===== Data in this exercise =====
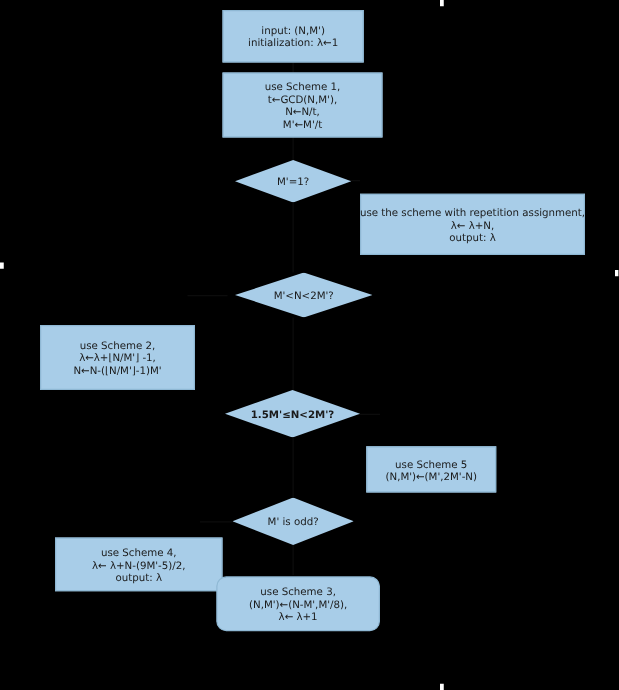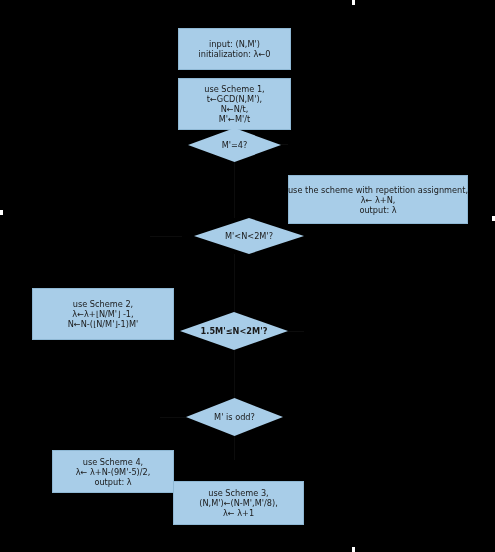--- a/index.html
+++ b/index.html
@@ -24,21 +24,20 @@
     flex-direction: column;
     align-items: center;
     justify-content: center;
     text-align: center;
     line-height: 1.22;
   }
   .proc {
     border: 1px solid #8fb8d4;
     font-size: 8.2px;
     padding: 2px 7px;
-    margin-top: 20px;
   }
   .diamond-wrap {
     position: absolute;
     display: flex;
     align-items: center;
     justify-content: center;
   }
   .diamond-shape {
     position: absolute;
     left: 0; top: 0;
@@ -77,70 +76,74 @@
   <div class="line" style="left:234px; top:162px; width:1px; height:56px;"></div>
   <div class="line" style="left:150px; top:236px; width:32px; height:1px;"></div>
   <div class="line" style="left:234px; top:254px; width:1px; height:58px;"></div>
   <div class="line" style="left:286px; top:331px; width:18px; height:1px;"></div>
   <div class="line" style="left:234px; top:350px; width:1px; height:48px;"></div>
   <div class="line" style="left:160px; top:417px; width:28px; height:1px;"></div>
   <div class="line" style="left:234px; top:436px; width:1px; height:24px;"></div>
 
   <div class="node proc" style="left:178px; top:8px; width:113px; height:42px;">
     <span class="txt-line">input: (N,M')</span>
-    <span class="txt-line">initialization: λ←0</span>
+    <span class="txt-line">initialization: λ←1</span>
   </div>
 
-  <div class="node proc" style="left:178px; top:58px; width:113px; height:52px;">
+  <div class="node proc" style="left:178px; top:58px; width:128px; height:52px;">
     <span class="txt-line">use Scheme 1,</span>
     <span class="txt-line">t←GCD(N,M'),</span>
     <span class="txt-line">N←N/t,</span>
     <span class="txt-line">M'←M'/t</span>
   </div>
 
   <div class="diamond-wrap" style="left:188px; top:128px; width:93px; height:34px;">
     <div class="diamond-shape"></div>
-    <span class="diamond-label">M'=4?</span>
+    <span class="diamond-label">M'=1?</span>
   </div>
 
   <div class="node proc" style="left:288px; top:155px; width:180px; height:49px;">
     <span class="txt-line">use the scheme with repetition  assignment,</span>
     <span class="txt-line">λ← λ+N,</span>
     <span class="txt-line">output: λ</span>
   </div>
 
-  <div class="diamond-wrap" style="left:194px; top:218px; width:110px; height:36px;">
+  <div class="diamond-wrap" style="left:188px; top:218px; width:110px; height:36px;">
     <div class="diamond-shape"></div>
     <span class="diamond-label">M'&lt;N&lt;2M'?</span>
   </div>
 
-  <div class="node proc" style="left:32px; top:268px; width:142px; height:52px;">
+  <div class="node proc" style="left:32px; top:260px; width:124px; height:52px;">
     <span class="txt-line">use Scheme 2,</span>
     <span class="txt-line">λ←λ+⌊N/M'⌋ -1,</span>
     <span class="txt-line">N←N-(⌊N/M'⌋-1)M'</span>
   </div>
 
   <div class="diamond-wrap" style="left:180px; top:312px; width:108px; height:38px;font-weight:bold;">
     <div class="diamond-shape"></div>
     <span class="diamond-label">1.5M'≤N&lt;2M'?</span>
   </div>
 
+  <div class="node proc" style="left:293px; top:357px; width:104px; height:37px;">
+    <span class="txt-line">use Scheme 5</span>
+    <span class="txt-line">(N,M')←(M',2M'-N)</span>
+  </div>
 
   <div class="diamond-wrap" style="left:186px; top:398px; width:97px; height:38px;align-items:center;">
     <div class="diamond-shape"></div>
     <span class="diamond-label">M' is odd?</span>
   </div>
 
-  <div class="node proc" style="left:52px; top:430px; width:122px; height:43px;">
+  <div class="node proc" style="left:44px; top:430px; width:134px; height:43px;">
     <span class="txt-line">use Scheme 4,</span>
     <span class="txt-line">λ← λ+N-(9M'-5)/2,</span>
     <span class="txt-line">output: λ</span>
   </div>
 
-  <div class="node proc" style="left:173px; top:461px; width:131px; height:44px;">
+  <div class="node proc" style="left:173px; top:461px; width:131px; height:44px;border-radius:8px;">
     <span class="txt-line">use Scheme 3,</span>
     <span class="txt-line">(N,M')←(N-M',M'/8),</span>
     <span class="txt-line">λ← λ+1</span>
   </div>
 
   <div class="edge-mark" style="left:352px; top:0px;"></div>
   <div class="edge-mark" style="left:0px; top:210px;"></div>
   <div class="edge-mark" style="left:492px; top:216px;"></div>
   <div class="edge-mark" style="left:352px; top:547px;"></div>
=====
> **Aim of the task**: Give back the entries verbatim. Do not include any picture.

> **Your solution**:
--- a/index.html
+++ b/index.html
@@ -24,21 +24,20 @@
     flex-direction: column;
     align-items: center;
     justify-content: center;
     text-align: center;
     line-height: 1.22;
   }
   .proc {
     border: 1px solid #8fb8d4;
     font-size: 8.2px;
     padding: 2px 7px;
-    margin-top: 20px;
   }
   .diamond-wrap {
     position: absolute;
     display: flex;
     align-items: center;
     justify-content: center;
   }
   .diamond-shape {
     position: absolute;
     left: 0; top: 0;
@@ -77,70 +76,74 @@
   <div class="line" style="left:234px; top:162px; width:1px; height:56px;"></div>
   <div class="line" style="left:150px; top:236px; width:32px; height:1px;"></div>
   <div class="line" style="left:234px; top:254px; width:1px; height:58px;"></div>
   <div class="line" style="left:286px; top:331px; width:18px; height:1px;"></div>
   <div class="line" style="left:234px; top:350px; width:1px; height:48px;"></div>
   <div class="line" style="left:160px; top:417px; width:28px; height:1px;"></div>
   <div class="line" style="left:234px; top:436px; width:1px; height:24px;"></div>
 
   <div class="node proc" style="left:178px; top:8px; width:113px; height:42px;">
     <span class="txt-line">input: (N,M')</span>
-    <span class="txt-line">initialization: λ←0</span>
+    <span class="txt-line">initialization: λ←1</span>
   </div>
 
-  <div class="node proc" style="left:178px; top:58px; width:113px; height:52px;">
+  <div class="node proc" style="left:178px; top:58px; width:128px; height:52px;">
     <span class="txt-line">use Scheme 1,</span>
     <span class="txt-line">t←GCD(N,M'),</span>
     <span class="txt-line">N←N/t,</span>
     <span class="txt-line">M'←M'/t</span>
   </div>
 
   <div class="diamond-wrap" style="left:188px; top:128px; width:93px; height:34px;">
     <div class="diamond-shape"></div>
-    <span class="diamond-label">M'=4?</span>
+    <span class="diamond-label">M'=1?</span>
   </div>
 
   <div class="node proc" style="left:288px; top:155px; width:180px; height:49px;">
     <span class="txt-line">use the scheme with repetition  assignment,</span>
     <span class="txt-line">λ← λ+N,</span>
     <span class="txt-line">output: λ</span>
   </div>
 
-  <div class="diamond-wrap" style="left:194px; top:218px; width:110px; height:36px;">
+  <div class="diamond-wrap" style="left:188px; top:218px; width:110px; height:36px;">
     <div class="diamond-shape"></div>
     <span class="diamond-label">M'&lt;N&lt;2M'?</span>
   </div>
 
-  <div class="node proc" style="left:32px; top:268px; width:142px; height:52px;">
+  <div class="node proc" style="left:32px; top:260px; width:124px; height:52px;">
     <span class="txt-line">use Scheme 2,</span>
     <span class="txt-line">λ←λ+⌊N/M'⌋ -1,</span>
     <span class="txt-line">N←N-(⌊N/M'⌋-1)M'</span>
   </div>
 
   <div class="diamond-wrap" style="left:180px; top:312px; width:108px; height:38px;font-weight:bold;">
     <div class="diamond-shape"></div>
     <span class="diamond-label">1.5M'≤N&lt;2M'?</span>
   </div>
 
+  <div class="node proc" style="left:293px; top:357px; width:104px; height:37px;">
+    <span class="txt-line">use Scheme 5</span>
+    <span class="txt-line">(N,M')←(M',2M'-N)</span>
+  </div>
 
   <div class="diamond-wrap" style="left:186px; top:398px; width:97px; height:38px;align-items:center;">
     <div class="diamond-shape"></div>
     <span class="diamond-label">M' is odd?</span>
   </div>
 
-  <div class="node proc" style="left:52px; top:430px; width:122px; height:43px;">
+  <div class="node proc" style="left:44px; top:430px; width:134px; height:43px;">
     <span class="txt-line">use Scheme 4,</span>
     <span class="txt-line">λ← λ+N-(9M'-5)/2,</span>
     <span class="txt-line">output: λ</span>
   </div>
 
-  <div class="node proc" style="left:173px; top:461px; width:131px; height:44px;">
+  <div class="node proc" style="left:173px; top:461px; width:131px; height:44px;border-radius:8px;">
     <span class="txt-line">use Scheme 3,</span>
     <span class="txt-line">(N,M')←(N-M',M'/8),</span>
     <span class="txt-line">λ← λ+1</span>
   </div>
 
   <div class="edge-mark" style="left:352px; top:0px;"></div>
   <div class="edge-mark" style="left:0px; top:210px;"></div>
   <div class="edge-mark" style="left:492px; top:216px;"></div>
   <div class="edge-mark" style="left:352px; top:547px;"></div>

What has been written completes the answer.